C’est arrivé à Sinner en 2022, donc deux fois lors d’un tournoi du Grand Chelem. Et lors de l’Open d’Australie de cette année, il s’est incliné en cinq sets contre le dernier finaliste Stefanos Tsitsipas, tête de série première du tournoi de Rotterdam. Sinner : „Après ce genre de défaites, on réfléchit un moment. Et si… Mais ça ne te sert à rien. Il faut l’accepter et être patient. »

Sinner est arrivé à un point où une année de travail acharné devrait porter ses fruits.
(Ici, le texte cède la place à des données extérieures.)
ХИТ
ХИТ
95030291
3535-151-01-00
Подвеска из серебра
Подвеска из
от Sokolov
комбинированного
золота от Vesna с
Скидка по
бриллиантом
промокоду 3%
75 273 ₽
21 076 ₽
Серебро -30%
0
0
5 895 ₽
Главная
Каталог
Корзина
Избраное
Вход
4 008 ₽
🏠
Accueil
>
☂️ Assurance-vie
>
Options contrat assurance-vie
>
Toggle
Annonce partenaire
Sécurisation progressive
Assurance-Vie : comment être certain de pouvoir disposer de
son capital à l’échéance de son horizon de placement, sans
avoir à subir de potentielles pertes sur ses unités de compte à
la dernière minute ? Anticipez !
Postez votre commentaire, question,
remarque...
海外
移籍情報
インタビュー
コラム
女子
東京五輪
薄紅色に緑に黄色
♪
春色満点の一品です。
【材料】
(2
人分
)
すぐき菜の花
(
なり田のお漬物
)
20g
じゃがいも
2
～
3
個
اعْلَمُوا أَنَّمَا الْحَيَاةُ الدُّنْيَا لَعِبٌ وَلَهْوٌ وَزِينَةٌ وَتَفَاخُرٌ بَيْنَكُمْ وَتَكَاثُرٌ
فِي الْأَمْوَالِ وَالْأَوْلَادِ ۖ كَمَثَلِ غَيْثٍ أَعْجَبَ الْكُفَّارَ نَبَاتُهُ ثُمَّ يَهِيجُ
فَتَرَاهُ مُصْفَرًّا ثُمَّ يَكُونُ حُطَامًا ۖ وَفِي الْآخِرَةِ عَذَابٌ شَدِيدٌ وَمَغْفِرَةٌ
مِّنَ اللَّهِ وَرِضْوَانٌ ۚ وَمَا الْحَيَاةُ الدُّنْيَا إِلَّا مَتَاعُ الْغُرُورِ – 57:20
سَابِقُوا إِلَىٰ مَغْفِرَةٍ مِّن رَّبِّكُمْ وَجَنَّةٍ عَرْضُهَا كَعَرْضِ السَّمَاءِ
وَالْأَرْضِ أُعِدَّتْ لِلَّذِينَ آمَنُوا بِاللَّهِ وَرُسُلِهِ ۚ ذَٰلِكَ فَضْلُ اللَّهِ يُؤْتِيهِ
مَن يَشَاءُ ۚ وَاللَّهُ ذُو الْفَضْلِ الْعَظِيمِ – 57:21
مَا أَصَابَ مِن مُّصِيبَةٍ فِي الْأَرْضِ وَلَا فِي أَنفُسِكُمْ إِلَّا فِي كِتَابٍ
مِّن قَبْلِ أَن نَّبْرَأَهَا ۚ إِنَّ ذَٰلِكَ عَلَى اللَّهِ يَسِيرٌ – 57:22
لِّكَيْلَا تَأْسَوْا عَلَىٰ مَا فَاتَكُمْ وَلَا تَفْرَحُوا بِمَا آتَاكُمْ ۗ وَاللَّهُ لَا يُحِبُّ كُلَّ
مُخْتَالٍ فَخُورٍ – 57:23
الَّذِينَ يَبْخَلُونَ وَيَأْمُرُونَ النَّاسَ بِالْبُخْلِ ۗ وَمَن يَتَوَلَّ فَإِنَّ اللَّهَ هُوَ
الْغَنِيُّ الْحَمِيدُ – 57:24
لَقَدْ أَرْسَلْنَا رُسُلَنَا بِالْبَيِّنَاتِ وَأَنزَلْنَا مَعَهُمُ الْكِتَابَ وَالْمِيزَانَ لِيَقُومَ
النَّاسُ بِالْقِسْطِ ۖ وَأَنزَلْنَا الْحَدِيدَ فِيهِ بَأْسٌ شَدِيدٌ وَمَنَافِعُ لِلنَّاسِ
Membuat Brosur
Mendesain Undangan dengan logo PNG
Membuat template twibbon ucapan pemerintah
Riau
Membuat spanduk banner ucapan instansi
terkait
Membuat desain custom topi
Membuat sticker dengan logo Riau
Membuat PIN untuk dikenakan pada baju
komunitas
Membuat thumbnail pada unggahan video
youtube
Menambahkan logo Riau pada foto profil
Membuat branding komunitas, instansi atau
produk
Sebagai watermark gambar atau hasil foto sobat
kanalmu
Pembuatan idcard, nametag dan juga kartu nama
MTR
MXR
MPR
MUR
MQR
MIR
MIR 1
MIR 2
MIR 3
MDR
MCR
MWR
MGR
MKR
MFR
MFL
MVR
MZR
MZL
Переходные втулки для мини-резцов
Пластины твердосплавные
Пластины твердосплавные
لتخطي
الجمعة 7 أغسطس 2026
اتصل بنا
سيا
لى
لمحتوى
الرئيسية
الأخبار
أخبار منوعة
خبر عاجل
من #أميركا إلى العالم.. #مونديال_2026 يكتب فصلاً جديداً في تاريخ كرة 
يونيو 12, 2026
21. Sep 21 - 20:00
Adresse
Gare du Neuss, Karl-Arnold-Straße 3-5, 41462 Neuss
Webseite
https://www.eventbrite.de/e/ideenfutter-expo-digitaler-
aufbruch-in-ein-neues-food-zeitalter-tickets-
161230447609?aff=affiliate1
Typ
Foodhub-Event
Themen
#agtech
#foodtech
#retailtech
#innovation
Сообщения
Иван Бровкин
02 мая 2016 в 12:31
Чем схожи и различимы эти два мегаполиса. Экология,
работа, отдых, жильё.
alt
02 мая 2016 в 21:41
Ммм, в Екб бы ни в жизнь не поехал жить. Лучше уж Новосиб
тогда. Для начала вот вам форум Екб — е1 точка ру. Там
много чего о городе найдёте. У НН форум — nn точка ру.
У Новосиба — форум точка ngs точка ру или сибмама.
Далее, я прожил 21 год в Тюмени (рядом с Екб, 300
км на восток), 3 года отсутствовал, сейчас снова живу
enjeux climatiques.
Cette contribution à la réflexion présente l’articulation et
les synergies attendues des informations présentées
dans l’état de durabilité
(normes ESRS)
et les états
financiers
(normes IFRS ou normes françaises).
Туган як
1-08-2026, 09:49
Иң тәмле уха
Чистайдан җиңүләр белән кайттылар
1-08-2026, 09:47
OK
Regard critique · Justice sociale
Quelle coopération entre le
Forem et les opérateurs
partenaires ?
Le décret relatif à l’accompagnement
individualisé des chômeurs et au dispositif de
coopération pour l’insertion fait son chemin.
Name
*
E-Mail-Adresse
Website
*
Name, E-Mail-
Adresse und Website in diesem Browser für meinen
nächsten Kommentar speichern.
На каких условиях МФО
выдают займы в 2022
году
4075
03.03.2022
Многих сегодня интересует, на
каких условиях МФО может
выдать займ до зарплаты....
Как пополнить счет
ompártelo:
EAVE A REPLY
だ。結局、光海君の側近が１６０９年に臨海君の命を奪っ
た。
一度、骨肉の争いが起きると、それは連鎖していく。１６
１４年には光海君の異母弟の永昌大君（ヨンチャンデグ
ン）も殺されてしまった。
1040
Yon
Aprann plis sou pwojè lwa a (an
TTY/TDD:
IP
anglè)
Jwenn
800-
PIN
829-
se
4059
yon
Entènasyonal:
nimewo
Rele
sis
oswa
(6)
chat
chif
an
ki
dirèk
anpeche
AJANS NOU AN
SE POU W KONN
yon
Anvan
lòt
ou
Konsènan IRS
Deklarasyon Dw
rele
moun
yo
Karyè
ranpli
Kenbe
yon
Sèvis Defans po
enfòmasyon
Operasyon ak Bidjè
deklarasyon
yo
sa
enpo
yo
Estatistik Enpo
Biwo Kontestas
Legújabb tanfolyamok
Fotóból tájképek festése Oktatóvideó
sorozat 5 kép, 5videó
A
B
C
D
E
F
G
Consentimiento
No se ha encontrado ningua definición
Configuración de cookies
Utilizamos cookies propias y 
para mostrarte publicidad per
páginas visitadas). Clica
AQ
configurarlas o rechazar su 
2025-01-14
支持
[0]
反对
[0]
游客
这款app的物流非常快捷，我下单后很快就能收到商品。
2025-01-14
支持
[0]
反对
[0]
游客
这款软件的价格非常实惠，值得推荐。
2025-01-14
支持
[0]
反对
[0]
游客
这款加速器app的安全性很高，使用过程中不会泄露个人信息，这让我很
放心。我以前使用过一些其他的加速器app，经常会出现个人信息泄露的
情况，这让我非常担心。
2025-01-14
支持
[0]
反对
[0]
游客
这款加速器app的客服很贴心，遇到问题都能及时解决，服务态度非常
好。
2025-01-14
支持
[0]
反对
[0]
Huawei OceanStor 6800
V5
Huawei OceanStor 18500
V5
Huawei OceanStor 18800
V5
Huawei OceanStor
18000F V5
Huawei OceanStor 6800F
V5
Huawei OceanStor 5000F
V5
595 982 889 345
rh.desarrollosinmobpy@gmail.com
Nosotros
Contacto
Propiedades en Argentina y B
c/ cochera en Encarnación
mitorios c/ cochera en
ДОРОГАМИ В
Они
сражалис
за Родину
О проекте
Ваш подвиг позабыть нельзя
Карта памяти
Il sent qu’il doit être « vide dans sa tête » pour fonctionner de manière optimale. « Il y a des moments où presque tout semble aller de soi. Alors je n’ai pas besoin d’aide », dit Sinner. « Mais ce n’est pas toujours le cas. » Parfois, il est assisté par une entreprise spécialisée dans l’aide mentale et physique aux sportifs de haut niveau. « Ils me donnent des exercices pour que je prenne les bonnes décisions dans ma tête. »

Il est en meilleure forme. Il l’a prouvé en remportant le tournoi de Montpellier la semaine dernière. Son septième titre ATP.

Pendant ce temps, le manager Lawrence Frankopan se donne beaucoup de mal pour fournir à Sinner une image de premier ordre en dehors du terrain. Et ça progresse. « J’essaie de faire des choses qui conviennent à Jannik. Nous nous concentrons principalement sur l’Italie. De grandes marques comme [de bank] Intesa Sanpaolo, [fitnessbedrijf] Technogym et [modemerk] Gucci lui va bien », explique Frankopan. En face de lui, le tennisman écoute l’histoire en survêtement. « Gucci ne fait pas encore de vêtements de tennis. Et c’est là que je me sens le plus à l’aise », s’excuse Sinner, qui a déjà couvert la couverture du magazine masculin GQ orné. Pas en tant que numéro un mondial, mais en tant que top model de Gucci.